Review: True Chronicles of the Blida Joinville Psychiatric Hospital in the Last Century, When Dr Frantz Fanon was Head of the Fifth Ward between 1953 and 1956
- BERLINALE 2024: Algeria's Abdenour Zahzah dedicates his fiction feature film to psychiatrist Frantz Fanon and the pioneering role he played in liberating “the sick” from the prison of asylums
Following his previous documentary Frantz Fanon, mémoire d’asile, exploring the brief but intense life of Doctor Fanon, Abdenour Zahzah is once again investigating the factors which drove Fanon to dedicate his life to the oppressed. Perhaps better known as an advocate for Algerian independence (supporting the movement’s underground resistance) rather than his innovative approach to psychiatry, the protagonist of this film is a complex figure who’s hard to confine to a single category. Presented in a world premiere in the 74th Berlinale’s Forum section, True Chronicles of the Blida Joinville Psychiatric Hospital in the Last Century, When Dr Franz Fanon was Head of the Fifth Ward between 1953 and 1956 is a sophisticated film with neorealist undertones.

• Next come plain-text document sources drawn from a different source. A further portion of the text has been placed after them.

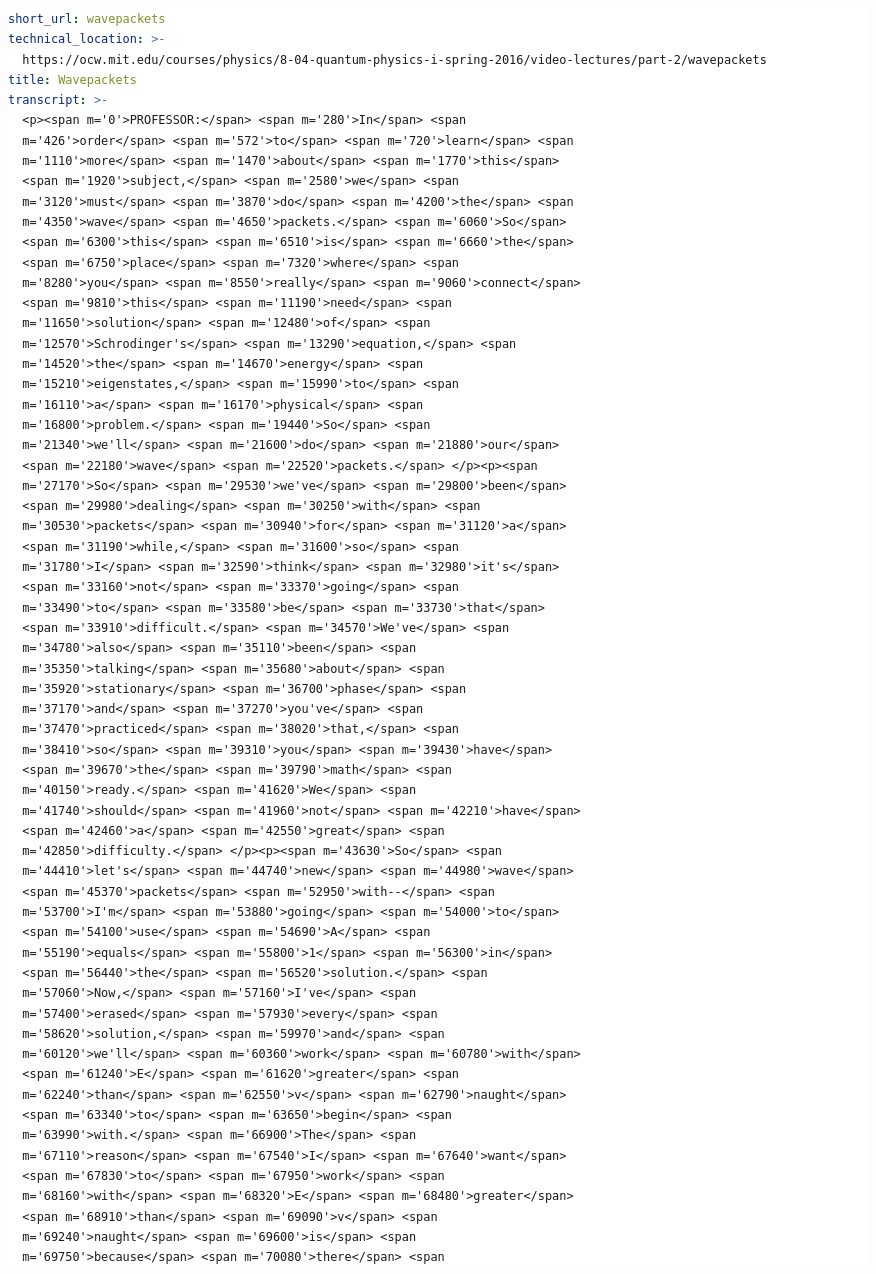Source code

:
 ```yaml
short_url: wavepackets
technical_location: >-
  https://ocw.mit.edu/courses/physics/8-04-quantum-physics-i-spring-2016/video-lectures/part-2/wavepackets
title: Wavepackets
transcript: >-
  <p><span m='0'>PROFESSOR:</span> <span m='280'>In</span> <span
  m='426'>order</span> <span m='572'>to</span> <span m='720'>learn</span> <span
  m='1110'>more</span> <span m='1470'>about</span> <span m='1770'>this</span>
  <span m='1920'>subject,</span> <span m='2580'>we</span> <span
  m='3120'>must</span> <span m='3870'>do</span> <span m='4200'>the</span> <span
  m='4350'>wave</span> <span m='4650'>packets.</span> <span m='6060'>So</span>
  <span m='6300'>this</span> <span m='6510'>is</span> <span m='6660'>the</span>
  <span m='6750'>place</span> <span m='7320'>where</span> <span
  m='8280'>you</span> <span m='8550'>really</span> <span m='9060'>connect</span>
  <span m='9810'>this</span> <span m='11190'>need</span> <span
  m='11650'>solution</span> <span m='12480'>of</span> <span
  m='12570'>Schrodinger's</span> <span m='13290'>equation,</span> <span
  m='14520'>the</span> <span m='14670'>energy</span> <span
  m='15210'>eigenstates,</span> <span m='15990'>to</span> <span
  m='16110'>a</span> <span m='16170'>physical</span> <span
  m='16800'>problem.</span> <span m='19440'>So</span> <span
  m='21340'>we'll</span> <span m='21600'>do</span> <span m='21880'>our</span>
  <span m='22180'>wave</span> <span m='22520'>packets.</span> </p><p><span
  m='27170'>So</span> <span m='29530'>we've</span> <span m='29800'>been</span>
  <span m='29980'>dealing</span> <span m='30250'>with</span> <span
  m='30530'>packets</span> <span m='30940'>for</span> <span m='31120'>a</span>
  <span m='31190'>while,</span> <span m='31600'>so</span> <span
  m='31780'>I</span> <span m='32590'>think</span> <span m='32980'>it's</span>
  <span m='33160'>not</span> <span m='33370'>going</span> <span
  m='33490'>to</span> <span m='33580'>be</span> <span m='33730'>that</span>
  <span m='33910'>difficult.</span> <span m='34570'>We've</span> <span
  m='34780'>also</span> <span m='35110'>been</span> <span
  m='35350'>talking</span> <span m='35680'>about</span> <span
  m='35920'>stationary</span> <span m='36700'>phase</span> <span
  m='37170'>and</span> <span m='37270'>you've</span> <span
  m='37470'>practiced</span> <span m='38020'>that,</span> <span
  m='38410'>so</span> <span m='39310'>you</span> <span m='39430'>have</span>
  <span m='39670'>the</span> <span m='39790'>math</span> <span
  m='40150'>ready.</span> <span m='41620'>We</span> <span
  m='41740'>should</span> <span m='41960'>not</span> <span m='42210'>have</span>
  <span m='42460'>a</span> <span m='42550'>great</span> <span
  m='42850'>difficulty.</span> </p><p><span m='43630'>So</span> <span
  m='44410'>let's</span> <span m='44740'>new</span> <span m='44980'>wave</span>
  <span m='45370'>packets</span> <span m='52950'>with--</span> <span
  m='53700'>I'm</span> <span m='53880'>going</span> <span m='54000'>to</span>
  <span m='54100'>use</span> <span m='54690'>A</span> <span
  m='55190'>equals</span> <span m='55800'>1</span> <span m='56300'>in</span>
  <span m='56440'>the</span> <span m='56520'>solution.</span> <span
  m='57060'>Now,</span> <span m='57160'>I've</span> <span
  m='57400'>erased</span> <span m='57930'>every</span> <span
  m='58620'>solution,</span> <span m='59970'>and</span> <span
  m='60120'>we'll</span> <span m='60360'>work</span> <span m='60780'>with</span>
  <span m='61240'>E</span> <span m='61620'>greater</span> <span
  m='62240'>than</span> <span m='62550'>v</span> <span m='62790'>naught</span>
  <span m='63340'>to</span> <span m='63650'>begin</span> <span
  m='63990'>with.</span> <span m='66900'>The</span> <span
  m='67110'>reason</span> <span m='67540'>I</span> <span m='67640'>want</span>
  <span m='67830'>to</span> <span m='67950'>work</span> <span
  m='68160'>with</span> <span m='68320'>E</span> <span m='68480'>greater</span>
  <span m='68910'>than</span> <span m='69090'>v</span> <span
  m='69240'>naught</span> <span m='69600'>is</span> <span
  m='69750'>because</span> <span m='70080'>there</span> <span
```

As suggested by the title, despite the fact the film is fictitious - albeit based on extensive research carried out for the director’s previous documentary on the psychiatrist - the intention isn’t so much biographical as to provide a snapshot of a key moment in Doctor Fanon’s life. For it was between 1953 and 1956, when Fanon took on the role of Head of Department in Algiers’ Blida-Joinville Psychiatric Hospital, that his research in the medical field led to his discovery of the very real and terrible reality which Muslim patients suffered. Separated from French patients, the former were subject to the racist and colonial psychiatric approach in force at the time. It’s the sight of these deplorable conditions in which these patients are forced to live, which drives the film’s protagonist (played with intensity and without frills by Alexandre Desane) to revolutionise a hospital which he believes to be “sick”. Although the new approach to psychiatry advocated by Doctor Fanon – embracing patients’ words and inner worlds, closing the divide between patient and doctor, and opening the hospital doors in order to let in light, the sounds of nature, and life more generally – is well documented in the film, it’s the complex personality of Fanon himself that the director tries to highlight.

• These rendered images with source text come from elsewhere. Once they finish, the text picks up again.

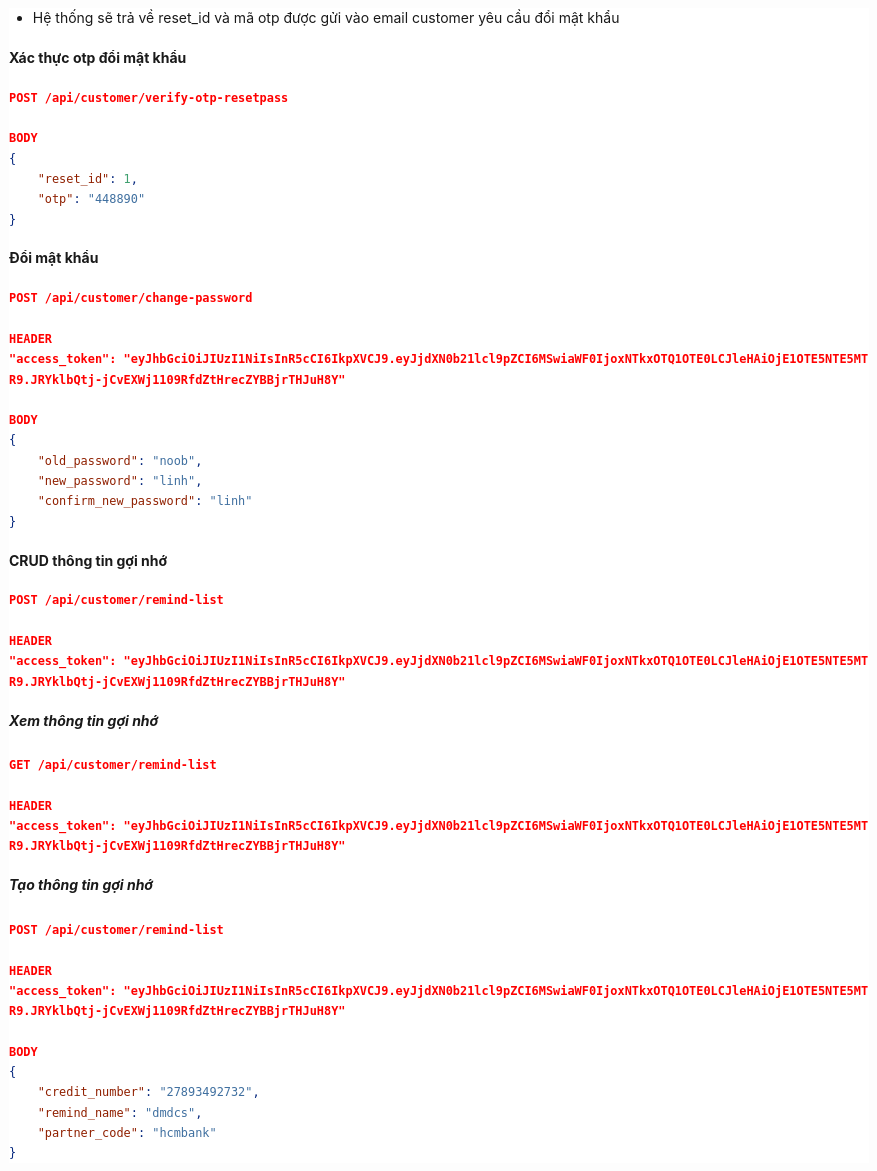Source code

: - Hệ thống sẽ trả về reset_id và mã otp được gửi vào email customer yêu cầu đổi mật khẩu

#### Xác thực otp đổi mật khẩu

```json
POST /api/customer/verify-otp-resetpass

BODY
{
    "reset_id": 1,
    "otp": "448890"
}
```

#### Đổi mật khẩu

```json
POST /api/customer/change-password

HEADER
"access_token": "eyJhbGciOiJIUzI1NiIsInR5cCI6IkpXVCJ9.eyJjdXN0b21lcl9pZCI6MSwiaWF0IjoxNTkxOTQ1OTE0LCJleHAiOjE1OTE5NTE5MTR9.JRYklbQtj-jCvEXWj1109RfdZtHrecZYBBjrTHJuH8Y"

BODY
{
    "old_password": "noob",
    "new_password": "linh",
    "confirm_new_password": "linh"
}

```

#### CRUD thông tin gợi nhớ

```json
POST /api/customer/remind-list

HEADER
"access_token": "eyJhbGciOiJIUzI1NiIsInR5cCI6IkpXVCJ9.eyJjdXN0b21lcl9pZCI6MSwiaWF0IjoxNTkxOTQ1OTE0LCJleHAiOjE1OTE5NTE5MTR9.JRYklbQtj-jCvEXWj1109RfdZtHrecZYBBjrTHJuH8Y"
```

##### Xem thông tin gợi nhớ

```json
GET /api/customer/remind-list

HEADER
"access_token": "eyJhbGciOiJIUzI1NiIsInR5cCI6IkpXVCJ9.eyJjdXN0b21lcl9pZCI6MSwiaWF0IjoxNTkxOTQ1OTE0LCJleHAiOjE1OTE5NTE5MTR9.JRYklbQtj-jCvEXWj1109RfdZtHrecZYBBjrTHJuH8Y"
```

##### Tạo thông tin gợi nhớ

```json
POST /api/customer/remind-list

HEADER
"access_token": "eyJhbGciOiJIUzI1NiIsInR5cCI6IkpXVCJ9.eyJjdXN0b21lcl9pZCI6MSwiaWF0IjoxNTkxOTQ1OTE0LCJleHAiOjE1OTE5NTE5MTR9.JRYklbQtj-jCvEXWj1109RfdZtHrecZYBBjrTHJuH8Y"

BODY
{
    "credit_number": "27893492732",
    "remind_name": "dmdcs",
    "partner_code": "hcmbank"
}
```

Shot in Blida in majestic black and white tones, the film doesn’t focus so much on the patients’ viewpoints - which do feature but only in the background - as their day-to-day reality, as seen through the eyes of Doctor Fanon. Indignant at a psychiatric approach which he describes as “last century”, but impassive in his demonstration of this indignation, our protagonist roams through the psychiatric hospital as if a ghost, a spirit guide who has landed in a land abandoned by others. Theatrical, along the lines of a Rohmer film, and uncompromising as if a neorealist work, the film urges us to think not only about Fanon’s stance as a psychiatrist and a supporter of Algerian independence, but also as film as a veritable language.

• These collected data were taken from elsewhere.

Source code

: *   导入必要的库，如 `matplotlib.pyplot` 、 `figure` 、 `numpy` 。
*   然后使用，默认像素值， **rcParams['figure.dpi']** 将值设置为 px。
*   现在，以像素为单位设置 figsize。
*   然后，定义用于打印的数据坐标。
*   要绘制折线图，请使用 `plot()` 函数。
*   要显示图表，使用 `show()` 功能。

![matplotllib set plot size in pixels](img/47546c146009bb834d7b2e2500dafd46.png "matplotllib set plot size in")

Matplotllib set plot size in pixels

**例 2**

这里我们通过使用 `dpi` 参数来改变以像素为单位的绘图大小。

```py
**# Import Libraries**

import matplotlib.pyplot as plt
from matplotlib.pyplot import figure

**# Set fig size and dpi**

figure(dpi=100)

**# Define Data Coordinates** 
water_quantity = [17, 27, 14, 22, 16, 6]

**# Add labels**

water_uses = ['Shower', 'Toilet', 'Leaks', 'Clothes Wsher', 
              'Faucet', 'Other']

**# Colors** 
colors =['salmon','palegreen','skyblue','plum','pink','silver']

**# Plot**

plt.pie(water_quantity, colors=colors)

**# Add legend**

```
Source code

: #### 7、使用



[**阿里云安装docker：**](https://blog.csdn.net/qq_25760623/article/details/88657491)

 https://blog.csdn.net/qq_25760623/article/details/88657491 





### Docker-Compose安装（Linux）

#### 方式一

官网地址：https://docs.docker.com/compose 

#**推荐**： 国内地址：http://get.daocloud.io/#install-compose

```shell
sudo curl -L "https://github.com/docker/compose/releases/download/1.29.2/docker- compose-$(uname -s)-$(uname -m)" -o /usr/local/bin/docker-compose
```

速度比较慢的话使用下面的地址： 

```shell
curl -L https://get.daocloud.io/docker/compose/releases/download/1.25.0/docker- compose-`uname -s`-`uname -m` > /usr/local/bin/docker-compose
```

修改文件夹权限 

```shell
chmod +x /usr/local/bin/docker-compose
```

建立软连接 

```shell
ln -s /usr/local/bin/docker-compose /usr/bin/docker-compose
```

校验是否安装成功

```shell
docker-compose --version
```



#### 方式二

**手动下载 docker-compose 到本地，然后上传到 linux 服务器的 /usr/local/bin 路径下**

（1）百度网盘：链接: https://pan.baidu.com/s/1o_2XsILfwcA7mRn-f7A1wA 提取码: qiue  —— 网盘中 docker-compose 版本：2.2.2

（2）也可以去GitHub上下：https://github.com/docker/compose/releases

The film doesn’t indulge in spectacular scenes of violence, but the apparent sense of calm is no less troubling. Stripped of colour, the story distils a radical binarism between black and white, oppressor and oppressed, freedom and prison. It’s a cruel opposition which Doctor Fanon tries to eradicate in every possible way. At times unbearably slow and peaceful, the film conceals an ever-bubbling rage.
True Chronicles of the Blida Joinville Psychiatric Hospital in the Last Century, When Dr Frantz Fanon was Head of the Fifth Ward between 1953 and 1956 is produced by Algeria’s Atlas Film Production in co-production with French firm Shellac Sud.